Pukul  7 gw dan kawan2 sudah berada di ruang tunggu terminal 3 bandara Soetta. Terminal 3 ini adalah terminal baru, dan eksklusif 80% penerbangan dari terminal ini milik airasia. Dibandaing dengan terminal 1 dan 2 soetta, terminal 3 ini yang paling modern dan eco-friendly. Pukul 8 kami pun boarding dan disambut dengan pramugari QZ Indonesia Airasia. Sayang sekali, pukul 8 malem adalah waktu golden periode di Soetta. Walaupun kami sudah masuk pesawat jam 8 dan sudah siap untuk take-off, tapi karena kepadatan bandara soetta dan pilot belum mendapat clearance dari ATC, maka pesawat yang kami tumpangi pun harus menunggu lama dan akhirnya pada 8.45 baru benar-benar take off.. Whattt? 45 menit di dalam pesawat tanpa ngapa ngapain ? 

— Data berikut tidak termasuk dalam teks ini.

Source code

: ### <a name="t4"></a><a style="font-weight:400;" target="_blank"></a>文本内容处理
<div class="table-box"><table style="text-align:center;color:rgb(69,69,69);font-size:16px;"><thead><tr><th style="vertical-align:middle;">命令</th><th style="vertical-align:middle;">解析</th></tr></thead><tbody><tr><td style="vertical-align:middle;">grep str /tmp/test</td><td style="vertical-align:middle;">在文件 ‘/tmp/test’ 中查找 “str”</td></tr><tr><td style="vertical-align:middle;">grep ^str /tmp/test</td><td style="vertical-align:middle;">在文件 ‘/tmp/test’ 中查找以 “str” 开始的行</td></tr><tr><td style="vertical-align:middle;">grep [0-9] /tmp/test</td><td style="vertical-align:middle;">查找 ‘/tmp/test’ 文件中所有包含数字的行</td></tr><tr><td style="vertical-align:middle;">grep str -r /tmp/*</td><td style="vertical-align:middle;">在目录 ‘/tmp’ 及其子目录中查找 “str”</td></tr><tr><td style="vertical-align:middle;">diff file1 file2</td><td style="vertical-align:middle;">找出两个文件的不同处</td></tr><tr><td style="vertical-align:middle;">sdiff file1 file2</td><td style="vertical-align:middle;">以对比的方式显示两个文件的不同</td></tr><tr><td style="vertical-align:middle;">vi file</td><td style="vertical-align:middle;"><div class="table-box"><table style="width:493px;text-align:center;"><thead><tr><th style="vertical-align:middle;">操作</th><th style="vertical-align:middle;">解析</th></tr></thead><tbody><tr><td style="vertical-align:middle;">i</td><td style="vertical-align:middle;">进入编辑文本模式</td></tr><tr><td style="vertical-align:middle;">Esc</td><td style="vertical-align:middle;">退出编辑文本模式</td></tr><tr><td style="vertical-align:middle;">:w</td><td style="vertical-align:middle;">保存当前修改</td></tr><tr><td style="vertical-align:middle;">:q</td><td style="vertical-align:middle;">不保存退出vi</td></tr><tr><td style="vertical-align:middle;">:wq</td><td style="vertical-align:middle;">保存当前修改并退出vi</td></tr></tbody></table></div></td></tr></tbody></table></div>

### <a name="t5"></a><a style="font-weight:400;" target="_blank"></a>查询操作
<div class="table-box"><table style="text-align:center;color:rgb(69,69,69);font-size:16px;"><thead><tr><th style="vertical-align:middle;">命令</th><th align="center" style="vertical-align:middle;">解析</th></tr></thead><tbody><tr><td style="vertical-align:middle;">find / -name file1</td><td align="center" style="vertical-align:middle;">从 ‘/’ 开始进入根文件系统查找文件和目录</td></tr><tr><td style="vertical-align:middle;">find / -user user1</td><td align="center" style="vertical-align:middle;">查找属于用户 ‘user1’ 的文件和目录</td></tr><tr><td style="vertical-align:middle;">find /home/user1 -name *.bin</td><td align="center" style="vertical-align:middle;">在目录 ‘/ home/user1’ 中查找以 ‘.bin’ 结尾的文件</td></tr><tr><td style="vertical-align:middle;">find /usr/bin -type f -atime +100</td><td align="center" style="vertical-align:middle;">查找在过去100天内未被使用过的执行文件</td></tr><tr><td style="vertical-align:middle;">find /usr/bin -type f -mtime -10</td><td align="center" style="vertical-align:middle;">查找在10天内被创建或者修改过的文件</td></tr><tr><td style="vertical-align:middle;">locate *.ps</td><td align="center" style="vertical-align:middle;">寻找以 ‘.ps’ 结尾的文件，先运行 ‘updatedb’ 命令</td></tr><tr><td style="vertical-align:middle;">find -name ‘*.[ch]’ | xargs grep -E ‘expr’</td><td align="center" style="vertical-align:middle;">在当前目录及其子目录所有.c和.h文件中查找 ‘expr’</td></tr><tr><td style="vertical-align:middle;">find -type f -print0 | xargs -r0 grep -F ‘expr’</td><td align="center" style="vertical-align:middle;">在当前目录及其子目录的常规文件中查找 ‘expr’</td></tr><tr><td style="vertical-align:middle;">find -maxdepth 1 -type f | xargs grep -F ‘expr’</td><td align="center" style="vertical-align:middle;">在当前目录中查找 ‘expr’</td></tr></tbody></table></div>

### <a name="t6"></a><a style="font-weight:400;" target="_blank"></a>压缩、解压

Pukul 12.00 waktu malaysia kamipun sampai di bandara LCCT KL. Setelah proses imigrasi, kami langsung menuju food garden yang ada di pojok bandara.  Ternyata food gardennya lagi dibersihin jadi ditutup. Akhirnya kami ambil posisi di samping foodgarden, disebelahnya yang langsung berhadapan dengan runway, gelap dan sepi. Kami makan nasi bungkus yang udah dibeli di warteg tadi sore. Selesai makan, capek, terus tidur disana beralaskan kardus.